We roamed around in the Cellular Jail extensively. Surprisingly, it was only after 22 years of independence that the Jail could get its glorious place as National Memorial. Why did the early rulers not do that? It celebrated its centenary in 2006. Unfortunately, there is no slovenlier shop in the premise. I was badly searching for some authentic reading material. I had a chance meeting with the lady who claimed to be the in charge of the Jail and had visited even Hiroshima Memorial in Japan. She got me a folder giving the details of the Jail. I suggested her to get some better toilet faculty. Actually she had seen Yamuna from a distance searching for a lady’ wash room. She had come to open one that was locked.

After the first war of independence in 1857, the Britishers wanted to find a place to keep the native prisoners in a place far away from the mainland so that their torture stories do reach to the people in general. Most of the early political prisoners were zamindars, nawabs, writers and poets.

Out of the seven wings of the Jail only three remain. Only the cell of Veer Savarkar displays his photograph and a name plate. Why could not the researchers identify the cells of some other prominent freedom fighters? Does the responsibility of the government get over with listing of the names on the marble stone in the central tower? The list has names of prisoners from many states, but clearly the largest number is from West Bengal. But why have the present generation Bengalis and West Bengal government forgotten their brave sons who sacrificed everything to get the freedom from Bristishers? Sound and Light show was impressive with Om Puri as the surviving Pipal tree near the jail narrating the story. I wish some shadows could have been used to make it more vivid and live. Why should our professional people do jobs halfheartedly? Is it because of the budgetary constraints?

We spent a whole day visiting some of the islands: North, Ross, and Viper through seven points harbor area using motor boats. I wish some independent authority control the quality of the services provided by these small entrepreneurs and also come out with facilities that makes the visits to the island interesting and enjoyable.

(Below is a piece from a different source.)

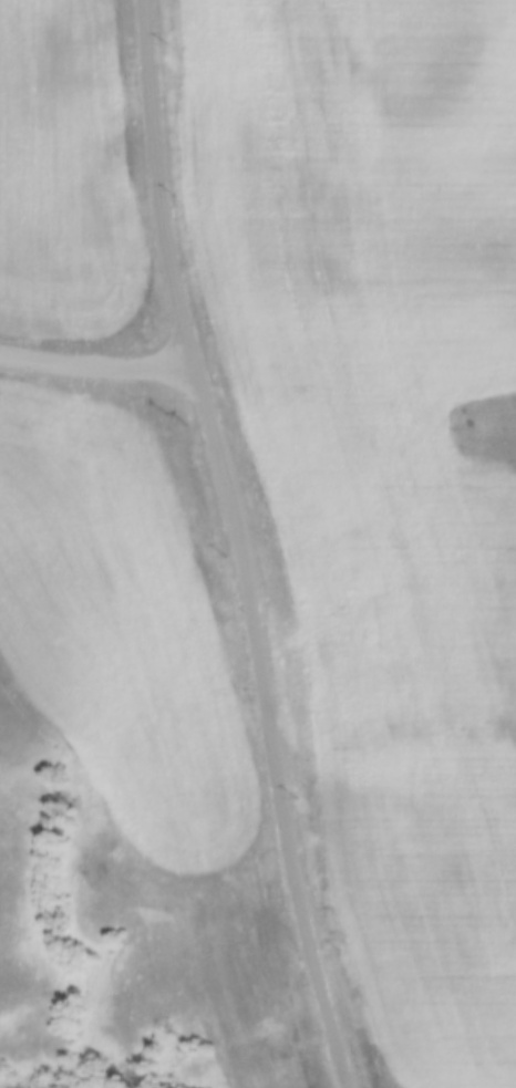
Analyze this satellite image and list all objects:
road: (99, 356)
road: (240, 541)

On Ross Island that is under the control of the Indian Navy, there is neither good wash room nor eating facilities though the navy charges Rs 20 per passenger as maintenance fee. At least those taking the maintenance charge could have provided some informative literature. Incidentally I bought one for Rs 3.

Yamuna wanted to see Jarwas, one of the earliest tribes who live in a protected forest in the primitive manner. We could make it only because Yamuna had made a friendship with one resourceful lady from New Delhi while waiting for the show at cellular jail. Almost all the tour operators that we contacted had refused the possibility of taking Baratang island tour on the last day because of a damaged bridge on the way through Jarwa reserves. But the lady got it arranged through an operator that had buses on the both sides of the bridge. We had just to walk a little near the bridge and Yamuna did that bravely.

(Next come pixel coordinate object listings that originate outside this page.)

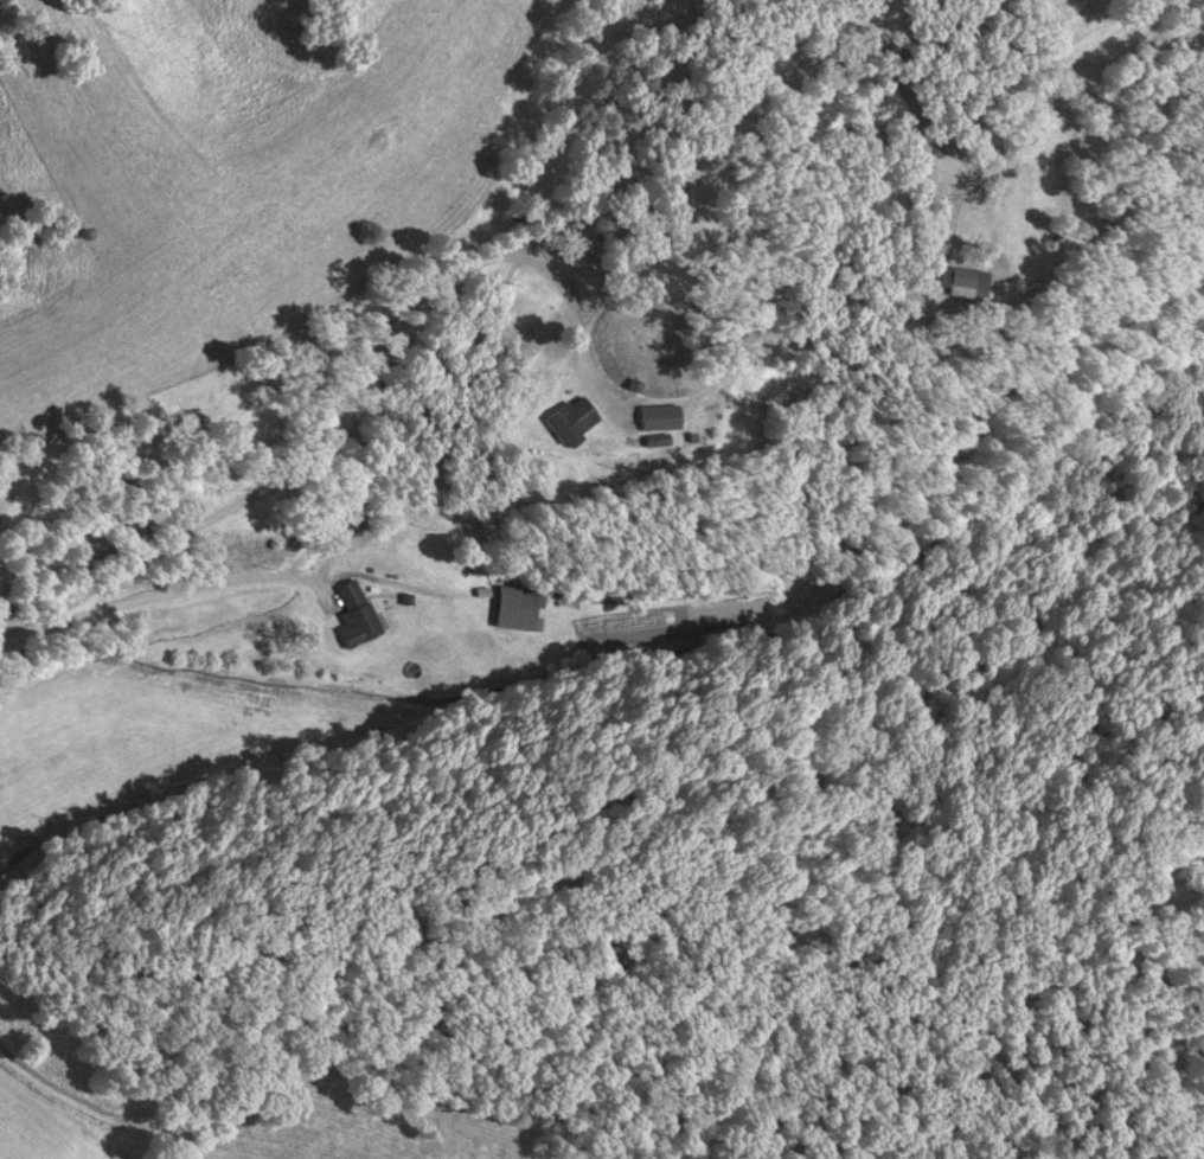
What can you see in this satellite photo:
building: (959, 282)
building: (656, 418)
building: (569, 420)
road: (344, 421)
road: (167, 595)
building: (515, 608)
building: (353, 614)

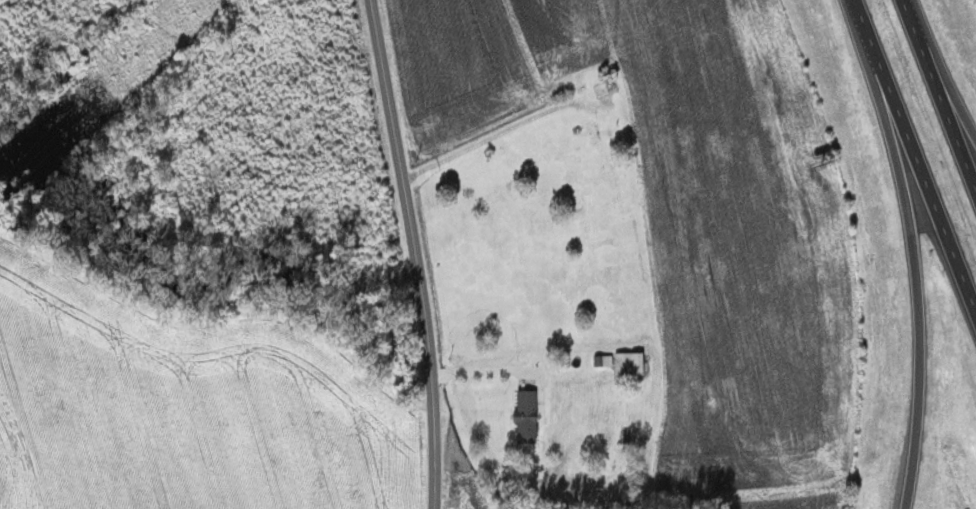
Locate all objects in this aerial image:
road: (941, 89)
building: (608, 92)
road: (957, 110)
road: (915, 152)
road: (415, 253)
road: (917, 266)
building: (605, 359)
building: (631, 364)
building: (529, 415)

To our good luck a Jarwa couple pushed themselves in the bus. Everyone got scared and attentive. But we could see the tribe in its primitive form. Both appeared to be malnourished small and thin. The woman was totally bare body above the waist. At waist she had some skirt like covering perhaps that would have been offered by some or she would have prepared herself out of waste colored clothes lying on the wayside.

Three tiring days and well earned sleep at nights made us feel great. I am back again to report my views.